■ **Directions for this task**
Scan the records for "inside". Show the matching lines.

■ **Dataset**

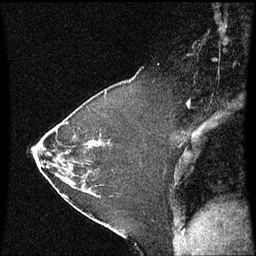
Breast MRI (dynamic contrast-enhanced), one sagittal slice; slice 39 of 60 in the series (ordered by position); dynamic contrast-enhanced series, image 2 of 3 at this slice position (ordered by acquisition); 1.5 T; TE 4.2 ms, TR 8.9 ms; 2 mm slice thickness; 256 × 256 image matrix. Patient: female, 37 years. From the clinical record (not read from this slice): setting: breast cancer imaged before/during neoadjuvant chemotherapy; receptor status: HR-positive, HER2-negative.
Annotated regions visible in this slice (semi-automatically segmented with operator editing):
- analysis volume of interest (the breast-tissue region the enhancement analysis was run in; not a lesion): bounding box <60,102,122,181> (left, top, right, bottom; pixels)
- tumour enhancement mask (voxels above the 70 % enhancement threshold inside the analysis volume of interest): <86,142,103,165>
--
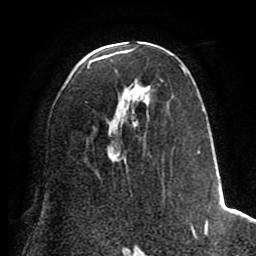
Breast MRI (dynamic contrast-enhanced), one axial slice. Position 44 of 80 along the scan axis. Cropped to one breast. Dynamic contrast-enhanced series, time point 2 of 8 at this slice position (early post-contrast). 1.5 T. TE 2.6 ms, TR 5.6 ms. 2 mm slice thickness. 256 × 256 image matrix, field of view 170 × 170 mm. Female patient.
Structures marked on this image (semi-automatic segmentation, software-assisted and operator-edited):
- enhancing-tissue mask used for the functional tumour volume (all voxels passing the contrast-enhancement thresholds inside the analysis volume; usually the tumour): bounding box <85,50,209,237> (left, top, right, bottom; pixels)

■ **Your solution**
- tumour enhancement mask (voxels above the 70 % enhancement threshold inside the analysis volume of interest): <86,142,103,165>
- enhancing-tissue mask used for the functional tumour volume (all voxels passing the contrast-enhancement thresholds inside the analysis volume; usually the tumour): bounding box <85,50,209,237> (left, top, right, bottom; pixels)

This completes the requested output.